■ **Consigne**:
Pouvez-vous recopier le passage de l'article sur l'ultrafiltration allant de « En alimentation, les » à « et de transport. », ces deux bornes comprises, en remplaçant « pasteurisation » par « stérilisation » ?

■ **Extrait choisi**:
====================
Forêts 5 décembre 2020

L’ultrafiltration entre dans les érablières

Commercialisation de l’eau d’érable pour différents usages. Obtention d’un sirop de meilleure qualité. L’ultrafiltration, une technologie déjà existante, a fait son entrée dans les érablières, pavant la voie à de nouvelles possibilités.

Qu’est-ce que l’ultrafiltration?

En alimentation, les techniques membranaires sont aujourd’hui largement utilisées – jus et concentrés de fruits et légumes, boissons, lait, bière, ovoproduits, etc. En ce qui concerne l’eau d’érable, l’ultrafiltration permet d’obtenir un produit exempt de microorganismes à 99,8 %. En traversant les pores d’une membrane, la sève ou le concentré sont débarrassés des levures, des moisissures et de la majorité des bactéries qui les composent, mais gardent leurs propriétés et deviennent plus purs. Ce traitement, combiné à la pasteurisation et au refroidissement, prolonge le temps de conservation de l’eau d’érable, donc la période d’entreposage et de transport. 

Source : PPAQ et H2O Innovation

Au cours des dernières années, la recherche en acériculture s’est accélérée. Cet essor émane de projets menés sur plusieurs fronts. Fruit d’une collaboration entre les Producteurs et productrices acéricoles du Québec (PPAQ), le Centre ACER, les équipementiers et les producteurs, l’ultrafiltration de l’eau d’érable figure parmi ceux-ci. Chargé de projet aux PPAQ, Dan Plamadeala parle d’innovation ouverte.

« L’idée consiste à créer de la connaissance publique dans un contexte où chacun met la main à la pâte, précise-t-il. La première ébauche d’un document que nous avons préparé a été transmise aux équipementiers en 2017 afin de les inviter à participer à un processus de démocratisation de l’eau d’érable. Il fallait faire en sorte que la technologie puisse devenir accessible même aux petits producteurs. »

Pour rappel, depuis sept ans, l’eau d’érable est commercialisée à l’initiative des PPAQ. Des projets de recherche avaient alors été financés par l’organisation pour élaborer des procédés permettant de l’embouteiller. Dans une volonté d’aller plus loin, une opération de stimulation de l’innovation visant la conservation du produit a ensuite été lancée. De là est née la technologie d’ultrafiltration de l’eau d’érable.   

Rendre la technologie accessible à tous

Actuellement, le liquide est surtout destiné à l’industrie du breuvage. « Pour ce marché, comme il est transporté dans des camions-citernes de 25 000 litres, il faut du volume et ça prend au moins 70 000 entailles pour pouvoir concentrer l’eau d’érable à 20 degrés Brix et en avoir assez », note Philippe Breton, adjoint à la recherche et développement chez Équipements Lapierre et lui-même acériculteur.
====================
■ **Extrait de données**:
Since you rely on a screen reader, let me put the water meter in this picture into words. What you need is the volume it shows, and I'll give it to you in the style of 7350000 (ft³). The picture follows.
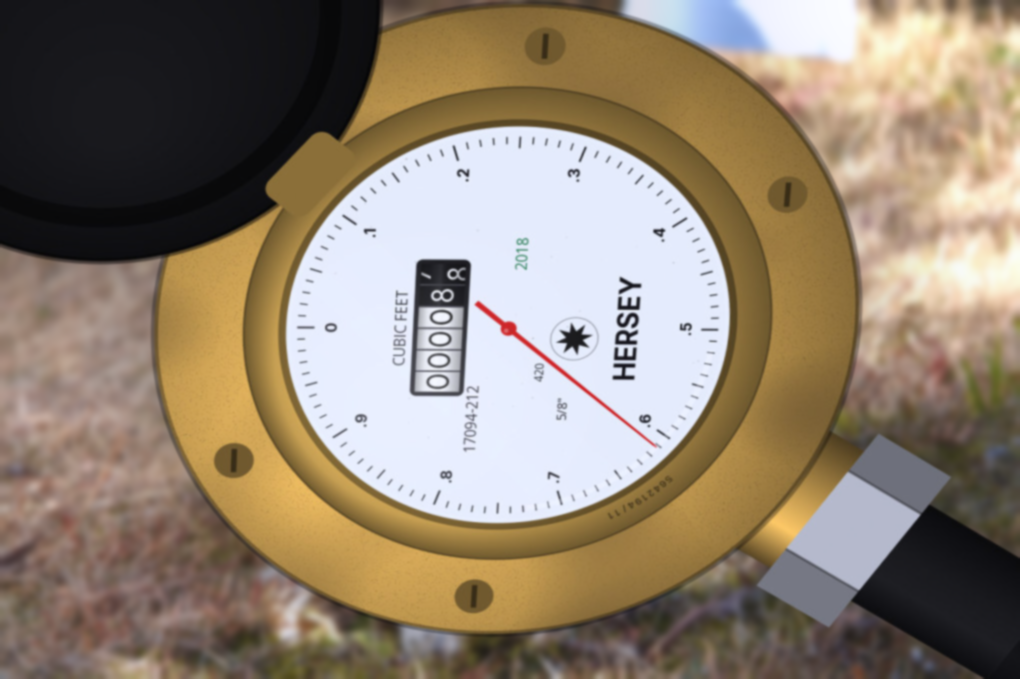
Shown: 87.61 (ft³)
====================
■ **Réponse**:
En alimentation, les techniques membranaires sont aujourd’hui largement utilisées – jus et concentrés de fruits et légumes, boissons, lait, bière, ovoproduits, etc. En ce qui concerne l’eau d’érable, l’ultrafiltration permet d’obtenir un produit exempt de microorganismes à 99,8 %. En traversant les pores d’une membrane, la sève ou le concentré sont débarrassés des levures, des moisissures et de la majorité des bactéries qui les composent, mais gardent leurs propriétés et deviennent plus purs. Ce traitement, combiné à la stérilisation et au refroidissement, prolonge le temps de conservation de l’eau d’érable, donc la période d’entreposage et de transport.